» **QUÉ HACER**
En el texto sobre el Domingo de Pentecostés, ¿dónde estaban reunidos los Doce?

» **TEXTO CITADO**
DOMINGO DE PENTECOSTÉS (Ciclo C)


Primera Lectura: Hch 2, 1-11
Salmo Responsorial: Salmo 103
Segunda Lectura: 1 Cor 12, 3-7.12-13
Secuencia: “Ven Espíritu divino
Evangelio: Jn 20, 19-23


No somos capaces. Nadie que tenga un poco de sano realismo puede realmente hacerlo. No somos capaces de anunciar el Reino de Dios con suficiente transparencia, con una mínima coherencia, ni con la pasión necesaria.
En un mundo en el que todos se echan la culpa unos a otros, incluso en la Iglesia, Pedro nos recuerda que el enemigo está dentro y no fuera. El pecado es el enemigo a combatir.
Esta historia de confiar a la Iglesia las riendas del Reino de Dios, a esta Iglesia concreta con todas sus miserias, parece una broma, o un engaño, o una locura. Y no es cosa para bromear.
El Señor parece ausente. Lo sabemos, lo vemos y lo experimentamos mil veces. Pero tiene que haber una solución.

Reunidos
Es lo que se decían una y otra vez los Doce reunidos en el cenáculo. Jesús se ha ido de verdad y ellos quieren saber lo que tienen que hacer.
Anunciar el Reino, muy bien, de acuerdo. Pero ¿dónde, cómo, a partir de cuándo, diciendo qué? Afuera todavía sopla un aire malo para los discípulos del Nazareno, ¿por qué masoquista razón deberían ellos salir y ser detenidos de nuevo?
Pedro y los otros lo saben muy bien, ya lo han vivido en su propia carne: no estuvieron a la altura en los sucesos de Jerusalén. ¡Si sólo un mes antes habían huido todos precipitadamente! ¿Cómo pueden esperar, ahora, una reacción diferente, un comportamiento a la altura de las circunstancias?
Los Doce piensan y discuten. Por momentos se hacen a la idea, pero se sienten incapaces y no pueden levantar la vista. No son capaces de ello, ni solos ni ahora.

» **DATOS DISPONIBLES**
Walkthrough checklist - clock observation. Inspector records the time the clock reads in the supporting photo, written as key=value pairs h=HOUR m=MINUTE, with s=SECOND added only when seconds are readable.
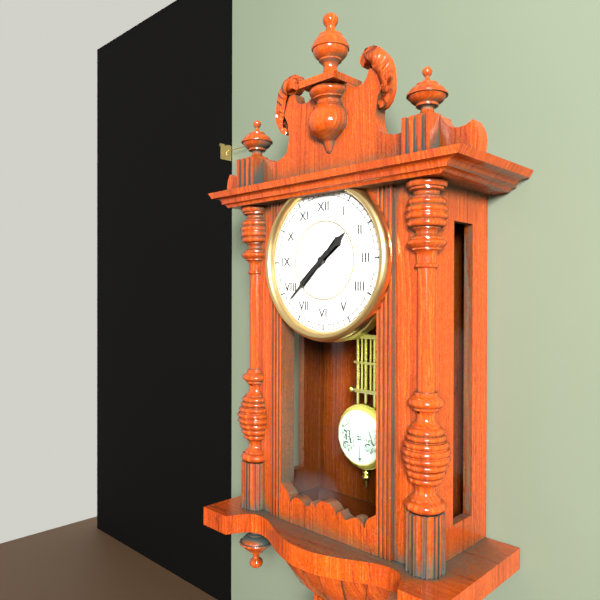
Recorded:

* * *

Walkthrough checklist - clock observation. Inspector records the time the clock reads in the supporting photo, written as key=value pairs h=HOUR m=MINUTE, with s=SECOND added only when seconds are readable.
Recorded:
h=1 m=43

» **RESULTADO FINAL**
Los Doce estaban reunidos en el cenáculo.